** Supplied text **
┌────────

There is also bandaging and wound care, tube feedings, managing catheters, giving injections and operating medical equipment in the home. As Susan Reinhardt from AARP Public Policy Institute has said, these are tasks that would make nursing students tremble. It’s really scary, and we are not trained to do that.
 
More Women Working and Caregiving
 
There are more women in the workplace, especially older women, and women today define the provider role as not only taking care of their families but also supporting their families economically. Among 55- to 64-year-olds, women’s labor force participation increased from 41 percent in 1980 to 59 percent in 2012 and is projected to reach 67 percent by 2020.
 
Another difference is the changing composition of families and households. There is more long-distance caregiving. When I grew up, my grandparents lived right down the street from me. My granddaughters live in California, I live in Maryland; things are not the same. There is increasing diversity, delayed marriage and childbirth, high rates of divorce. The divorce rate of the population 50 and older doubled between 1990 and 2010.
 
Fewer Adult Children to Help
 
In addition, there are fewer adult children. The percent of those 85 and older with no adult children is projected to increase from 16 percent today to 21 percent by 2040. So even if you have one of those three great daughters that we all wish for, there’s no guarantee that they’re going to be there when you’re in old-old age.

(MORE: America's Family Caregivers Need Assistance)
 
So who will be caring for whom?
 
On Changing the Language of Caregiving
 
If I can do anything in my career now, I would like to change our terminology.

└────────

** Dataset extract **

┌────────

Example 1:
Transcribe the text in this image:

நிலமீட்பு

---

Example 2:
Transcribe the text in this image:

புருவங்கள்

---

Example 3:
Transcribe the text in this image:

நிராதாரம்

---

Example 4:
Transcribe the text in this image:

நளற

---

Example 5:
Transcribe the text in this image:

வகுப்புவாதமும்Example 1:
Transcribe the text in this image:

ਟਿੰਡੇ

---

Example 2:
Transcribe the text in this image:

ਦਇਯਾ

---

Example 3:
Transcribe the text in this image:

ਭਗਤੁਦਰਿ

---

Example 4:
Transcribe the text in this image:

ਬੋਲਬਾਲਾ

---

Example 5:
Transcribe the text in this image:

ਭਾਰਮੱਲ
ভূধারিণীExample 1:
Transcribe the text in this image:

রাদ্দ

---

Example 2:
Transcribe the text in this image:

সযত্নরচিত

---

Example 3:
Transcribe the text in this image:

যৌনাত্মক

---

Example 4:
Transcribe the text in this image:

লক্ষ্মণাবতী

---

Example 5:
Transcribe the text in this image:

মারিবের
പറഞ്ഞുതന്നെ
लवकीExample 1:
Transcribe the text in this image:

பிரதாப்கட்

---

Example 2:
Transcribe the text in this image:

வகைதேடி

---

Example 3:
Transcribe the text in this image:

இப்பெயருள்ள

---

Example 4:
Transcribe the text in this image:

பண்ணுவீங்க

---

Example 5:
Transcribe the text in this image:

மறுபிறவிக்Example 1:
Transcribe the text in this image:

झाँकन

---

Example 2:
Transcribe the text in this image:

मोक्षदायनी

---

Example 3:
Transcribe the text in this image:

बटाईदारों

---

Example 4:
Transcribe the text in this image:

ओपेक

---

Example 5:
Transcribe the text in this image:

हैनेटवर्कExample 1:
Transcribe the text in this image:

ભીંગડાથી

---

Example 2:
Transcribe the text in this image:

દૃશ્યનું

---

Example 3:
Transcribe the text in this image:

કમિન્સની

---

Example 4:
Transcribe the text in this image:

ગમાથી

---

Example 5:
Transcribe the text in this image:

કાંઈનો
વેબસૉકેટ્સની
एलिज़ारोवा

└────────

** Work task A **
Based on the caregiving text above, decide whether each statement agrees with it. Answer yes or no for each, and quote the words from the text that decide it.
(i) Among 55- to 64-year-olds, women's labor force participation rose from 41 percent in 1980 to 59 percent in 2012.
(ii) The divorce rate of the population 50 and older tripled between 1990 and 2010.
(iii) By 2040, 21 percent of those 85 and older are projected to have no adult children.
** Work task B **
Write the next part of the caregiving text, starting after its final sentence.

** Task output A **
(i) Yes: "Among 55- to 64-year-olds, women’s labor force participation increased from 41 percent in 1980 to 59 percent in 2012"
(ii) No: "The divorce rate of the population 50 and older doubled between 1990 and 2010."
(iii) Yes: "The percent of those 85 and older with no adult children is projected to increase from 16 percent today to 21 percent by 2040."

** Task output B **
 
We should definitely retire the term “informal caregiver” from our vocabulary in referring to the care of frail older people by family caregivers and friends. Because family members are traditionally not paid for the help they provide to their loved one, they’re sometimes described as informal. In contrast, health care professionals and social service professionals, as well as direct care workers like home care aides, are generally described as formal caregivers because they’re paid for their services and they’ve also received training.
 
But the jargon of “informal” devalues the complexity of what family caregivers are doing today — suggesting that the tasks the families undertake are casual, relaxed, easygoing and simple.
 
Now let me ask you: Is there anything simple and easygoing about providing care to a grandparent with Alzheimer’s disease who has escalating needs and more costly care? Anything casual about an adult daughter having to take her father to use the toilet? The term “informal” disrespects family caregivers by creating an impression that the efforts of family members and friends play only a minor role in long term services and supports and health care.
 
In reality, it is families that do almost all the coordination, and provide that care, too.
 
America's Care Gap
 
The U.S. is facing a care gap. The future looks unlike the past. We are facing rising demand as our population ages and shrinking families to provide supportive services.
 
No longer do we have what my grandparents and great grandparents have, which was seven, eight, nine siblings in their families to share the care. Although the family has historically been the major provider of care for older people with long-term services and support needs, the number of potential family caregivers has begun to inch downward.

(MORE: Building a Wishlist for Caregivers and Their Families)
 
Today, the caregiver support ratio has begun what will be a steep decline. We’re at the apex right now, then it’s going to go drastically down. In 2010, the support ratio was at its highest; there were 7.2 potential family caregivers for every person over the age of 80. But by now, in 2015, it has started the decline to 6.8 potential family caregivers for every person in the high-risk years of 80 and over.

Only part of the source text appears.